Bahu Laweyan

Coverage 16

salam duaribuan…

Hari Sabtu, 23 April kemarin, SCTV menayangkan tayangan perdana Sinema Wajah Indonesia menyusul suksesnya FTV Sinema 20 Wajah Indonesia pada 2010 yang lalu. Kali ini, Sinema Wajah Indonesia dimulai dengan film berjudul Mahasmara. Promosi FTV ini sangat banyak, bahkan saya sangat penasaran, tetapi penasaran saya terjawabkan setelah menonton film ini.

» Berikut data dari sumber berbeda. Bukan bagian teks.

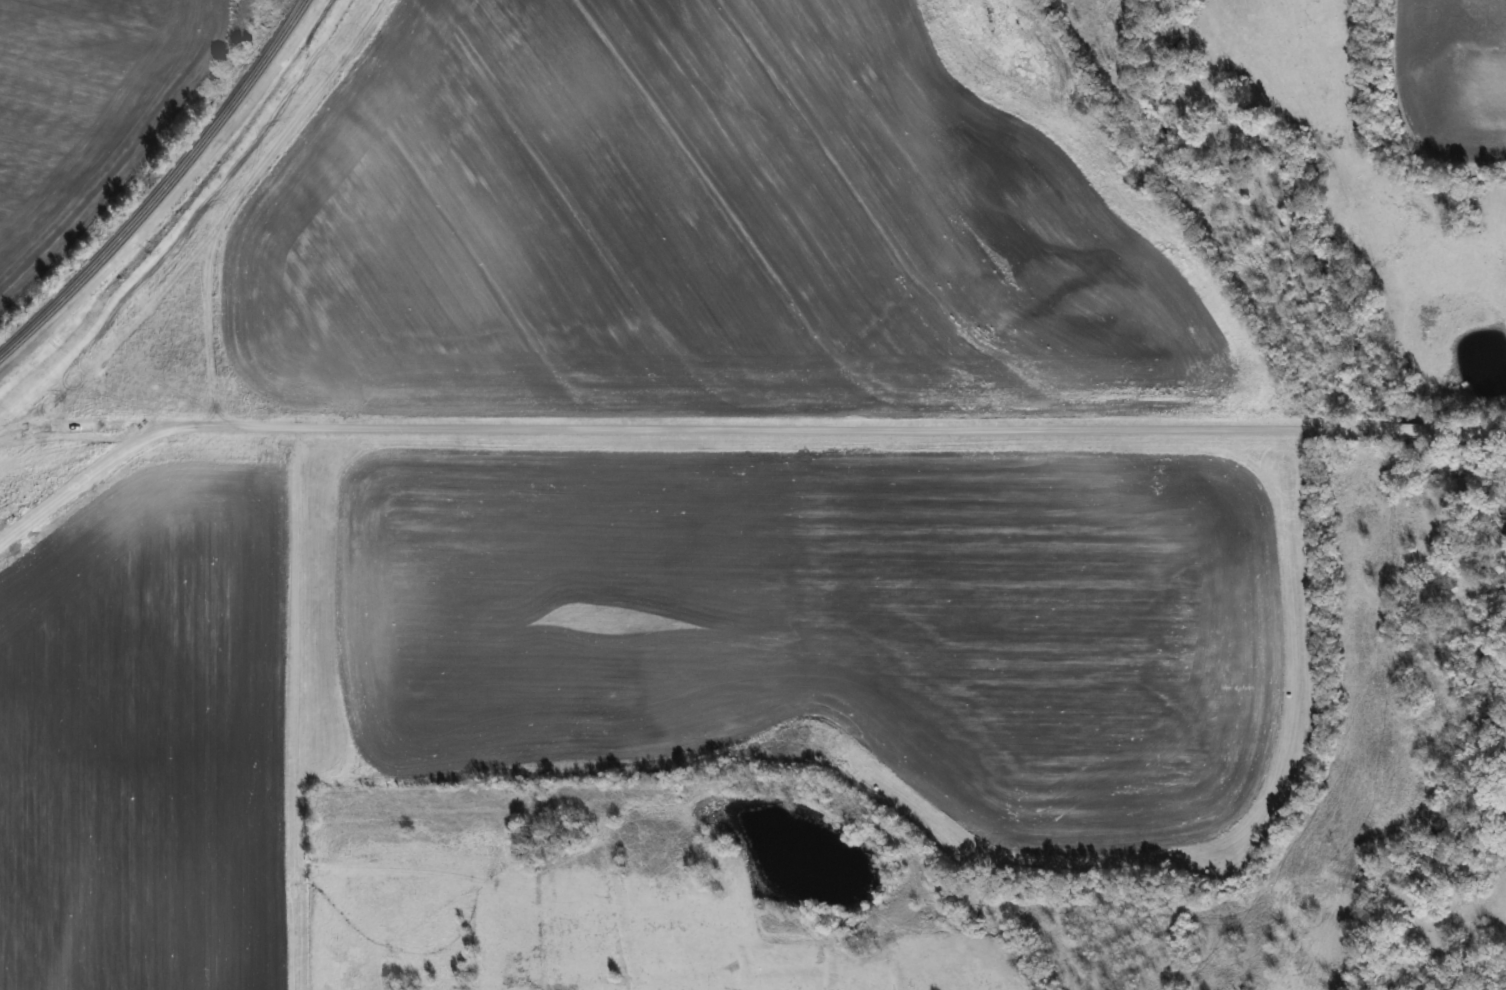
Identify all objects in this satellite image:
railway: (162, 187)
road: (736, 428)
river: (1486, 499)
river: (1461, 854)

Pada awal cerita pria bernama Bram yang merupakan calon suami dari Mahas (Mahasmara) tewas tertabrak sepeda motor sepekan sebelum pernikahan berlangsung. Selanjutnya Tejo, calon suami berikutnya juga tewas pada malam “melepas masa lajang”. Dua peristiwa itu, Mahas merasa dirinya perempuan sial. Ia mengurung diri di kamar. Selama mengurung diri, Mahas hanya mau ditemui oleh Mahanani, kakaknya. Satu orang lagi yang bisa menemui Mahas adalah Gendon alias Don, pegawai toko barang antik milik Mahas. Don boleh masuk karena ngotot ingin bertemu Mahas hanya untuk mendapat jawaban seputar toko yang dikelolanya itu akan ditutup. Don dan Mahas menjadi akrab. Mahas merasa belum pernah melihat pemuda seperti Don, pria yang aneh. Seperti mau mentraktir Mahas di warung gudeg di Margoyudan yang buka pukul 02.00 WIB. Banyak perilaku aneh lainnya yang membuat Mahas semakin lengket dengan Don. Mereka akhirnya saling jatuh cinta. Namun, jalinan cinta mereka dibayang-bayangi kecemasan Mahas yang berpikir Don akan mati sebelum pernikahan berlangsung. Keunikan Don tampak saat Mahas membuka ceritanya. Usul Don terbilang nyleneh agar tak meninggal sebelum menikah dengan Mahas yakni dengan pura-pura jatuh cinta dan menikah secara diam-diam. Meski hanya seorang pegawai biasa, keluarga Mahas merestui hubungan anaknya dengan Don. Namun, di luar dugaan, Mahas malah memilih tidak menikah. Bukan karena tidak mencintai Don tapi takut kehilangan pujaan hatinya itu. Menyikapi hal itu, Don berusaha meyakinkan Mahas. Usaha Don sukses. Mahas mau dinikahi Don.

Semakin dekat hari pernikahan, Mahas begitu cemas. Terlebih Don masih bekerja mencari kayu bantalan kereta untuk perlengkapan toko antiknya dengan mengendarai truk. Kabar buruk itu datang juga. Truk yang ditumpangi Don menabrak pohon. Dan singkat cerita, Don berhasil mengeluarkan jin yang berada di rahim Mahas pada saat melakukan hubungan di malam pertama dan  mereka berdua hidup berbahagia tanpa ketakutan akan misteri bahu laweyan itu.

Mahasmara, diperankan oleh Ardinia Wirasti

Film ini disutradarai oleh Handre Sasto dengan penulis skenario Arswendo Atmowiloto ini diangkat dari sebuah mitos daerah Solo, Jawa Tengah, yakni bahu laweyan. Menurut mitos Jawa wanita yang memiliki bahu laweyan melengkung seperti busur diartikan merampas hidup suaminya. Siapa pun yang menikahi perempuan ini akan meninggal sampai tujuh kali.

Yang Paling saya suka dalam FTV ini adalah : Don menyuruh Mahas untuk menikahi Koruptor agar Koruptor habis mati karena Perempuan Bahu Laweyan. itu sebuah hukuman yang sangat menusuk hati.

Ini memang sebuah hal misterius, dan mungkin hanya ada di Indonesia… FTV Sinema Wajah Indonesia selanjutnya akan semakin menarik, dan yang paling saya tunggu-tunggu adalah FTV berjudul “Undangan Kuning” yang akan shooting di Purwodadi.